In the entries below, which lines run from the one containing "[434,508,469,525] Only ->" to the one containing "[476,724,606,741] [56,751,613,768] [56,777,631,795]"? Copy exactly those lines, ends included, and no others.
====== Material provided ======
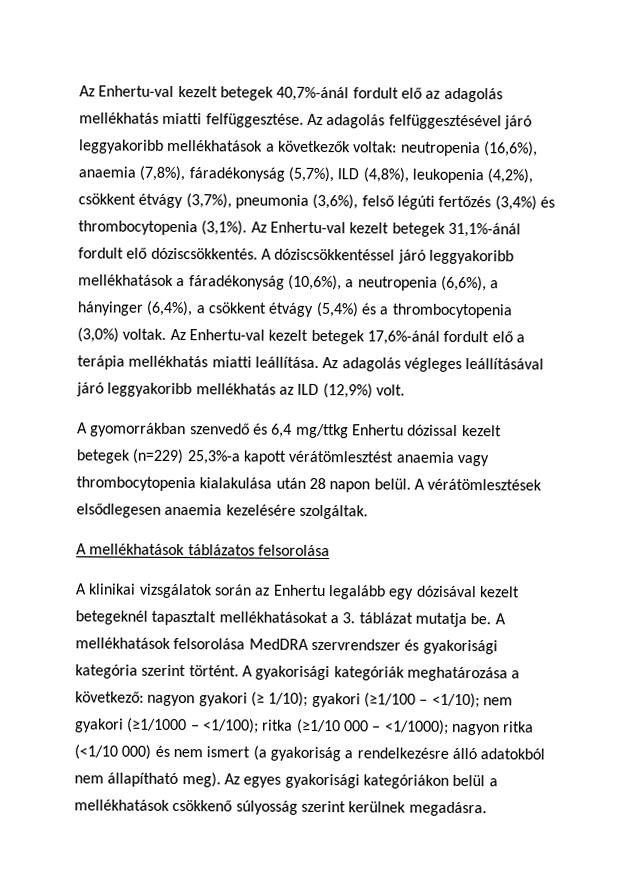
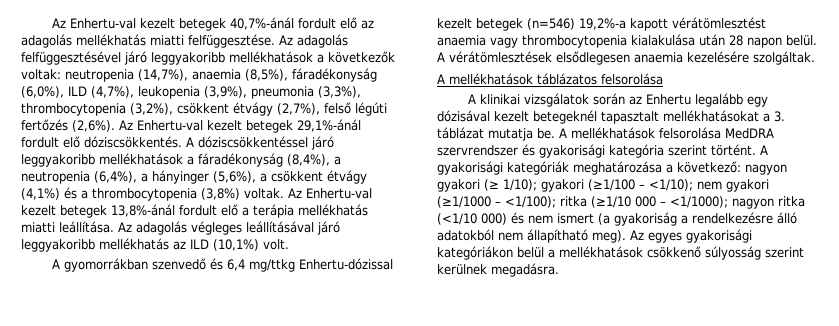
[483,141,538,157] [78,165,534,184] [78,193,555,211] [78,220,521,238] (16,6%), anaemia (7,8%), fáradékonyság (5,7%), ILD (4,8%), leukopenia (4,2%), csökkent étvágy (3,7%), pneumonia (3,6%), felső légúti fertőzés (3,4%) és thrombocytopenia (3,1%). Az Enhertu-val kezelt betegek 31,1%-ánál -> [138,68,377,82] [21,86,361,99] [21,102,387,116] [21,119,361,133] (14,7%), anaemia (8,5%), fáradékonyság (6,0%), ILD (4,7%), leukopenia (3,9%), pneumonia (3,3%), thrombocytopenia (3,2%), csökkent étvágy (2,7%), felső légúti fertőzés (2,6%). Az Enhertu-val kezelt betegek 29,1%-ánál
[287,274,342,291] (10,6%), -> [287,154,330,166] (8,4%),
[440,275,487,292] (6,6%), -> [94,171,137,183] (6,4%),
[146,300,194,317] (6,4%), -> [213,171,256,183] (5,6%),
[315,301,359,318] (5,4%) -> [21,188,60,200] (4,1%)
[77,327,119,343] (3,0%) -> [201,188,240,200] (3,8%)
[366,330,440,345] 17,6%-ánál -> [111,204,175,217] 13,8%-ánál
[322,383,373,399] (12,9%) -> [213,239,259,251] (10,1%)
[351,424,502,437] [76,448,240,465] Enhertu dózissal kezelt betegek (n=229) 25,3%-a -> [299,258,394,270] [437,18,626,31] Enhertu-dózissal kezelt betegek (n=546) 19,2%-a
======
====== Material provided ======
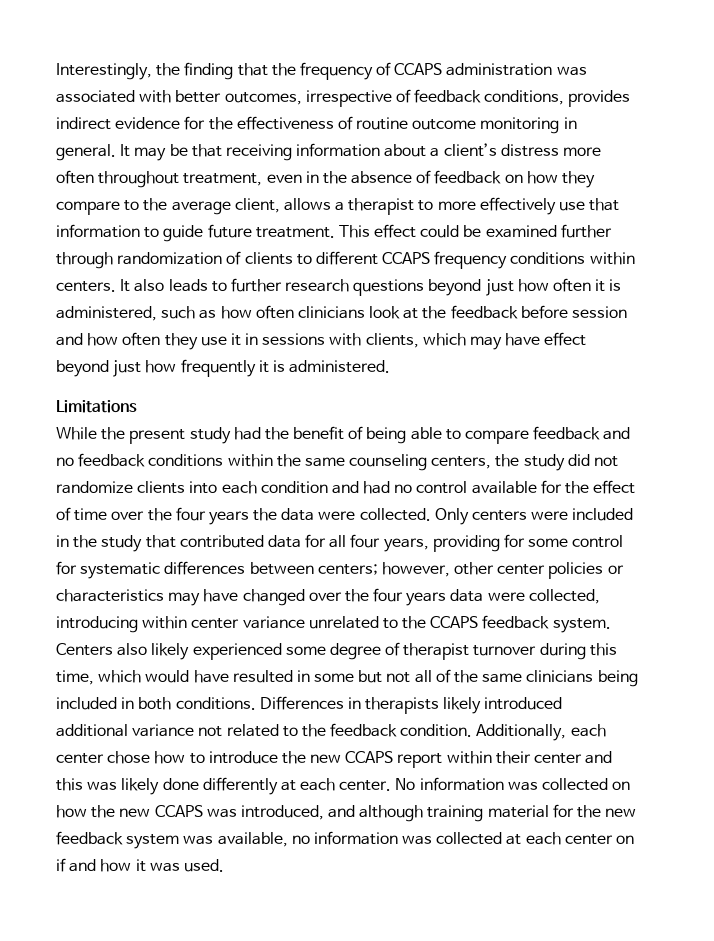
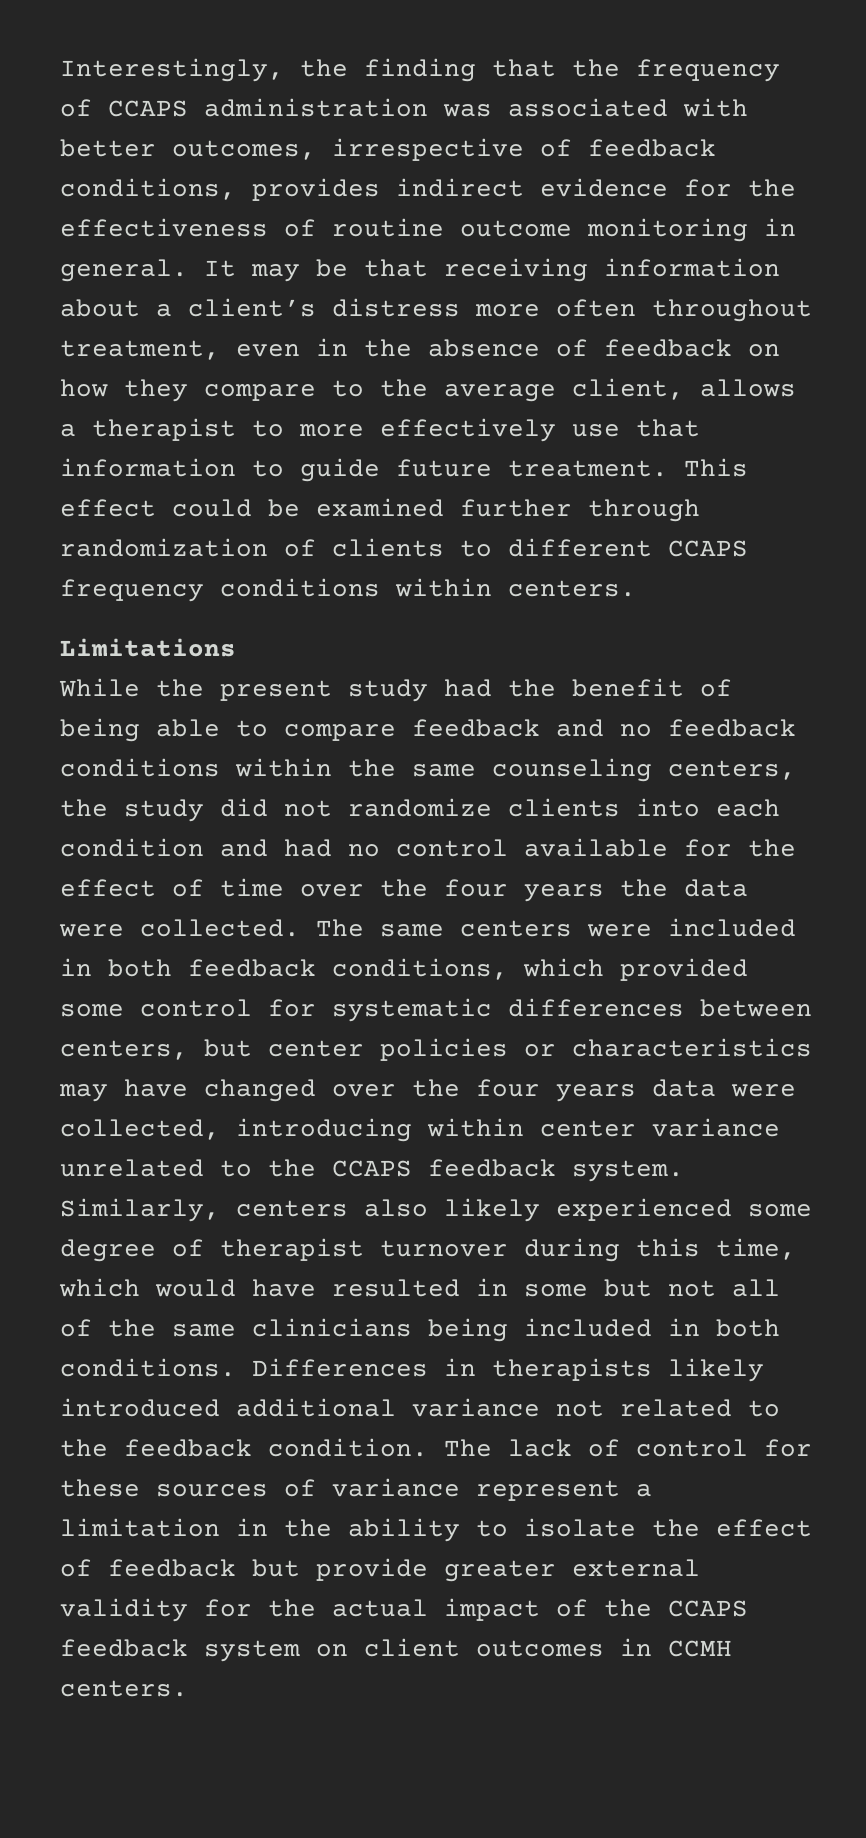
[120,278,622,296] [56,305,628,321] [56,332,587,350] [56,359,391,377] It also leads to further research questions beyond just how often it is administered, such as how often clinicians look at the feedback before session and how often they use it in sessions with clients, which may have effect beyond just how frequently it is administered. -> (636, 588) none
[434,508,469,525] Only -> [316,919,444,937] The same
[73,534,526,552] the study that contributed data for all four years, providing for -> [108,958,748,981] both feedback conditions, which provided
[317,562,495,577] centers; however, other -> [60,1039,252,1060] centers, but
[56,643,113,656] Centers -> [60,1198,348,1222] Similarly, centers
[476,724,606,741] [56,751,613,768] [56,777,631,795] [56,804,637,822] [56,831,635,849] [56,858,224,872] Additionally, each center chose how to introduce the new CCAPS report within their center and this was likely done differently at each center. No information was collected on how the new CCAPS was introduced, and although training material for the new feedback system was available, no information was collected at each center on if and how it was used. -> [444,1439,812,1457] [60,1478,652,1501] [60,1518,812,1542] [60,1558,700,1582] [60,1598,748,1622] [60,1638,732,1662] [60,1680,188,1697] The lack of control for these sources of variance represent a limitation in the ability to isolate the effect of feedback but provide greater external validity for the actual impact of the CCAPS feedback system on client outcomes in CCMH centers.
======
Response >>
[434,508,469,525] Only -> [316,919,444,937] The same
[73,534,526,552] the study that contributed data for all four years, providing for -> [108,958,748,981] both feedback conditions, which provided
[317,562,495,577] centers; however, other -> [60,1039,252,1060] centers, but
[56,643,113,656] Centers -> [60,1198,348,1222] Similarly, centers
[476,724,606,741] [56,751,613,768] [56,777,631,795] [56,804,637,822] [56,831,635,849] [56,858,224,872] Additionally, each center chose how to introduce the new CCAPS report within their center and this was likely done differently at each center. No information was collected on how the new CCAPS was introduced, and although training material for the new feedback system was available, no information was collected at each center on if and how it was used. -> [444,1439,812,1457] [60,1478,652,1501] [60,1518,812,1542] [60,1558,700,1582] [60,1598,748,1622] [60,1638,732,1662] [60,1680,188,1697] The lack of control for these sources of variance represent a limitation in the ability to isolate the effect of feedback but provide greater external validity for the actual impact of the CCAPS feedback system on client outcomes in CCMH centers.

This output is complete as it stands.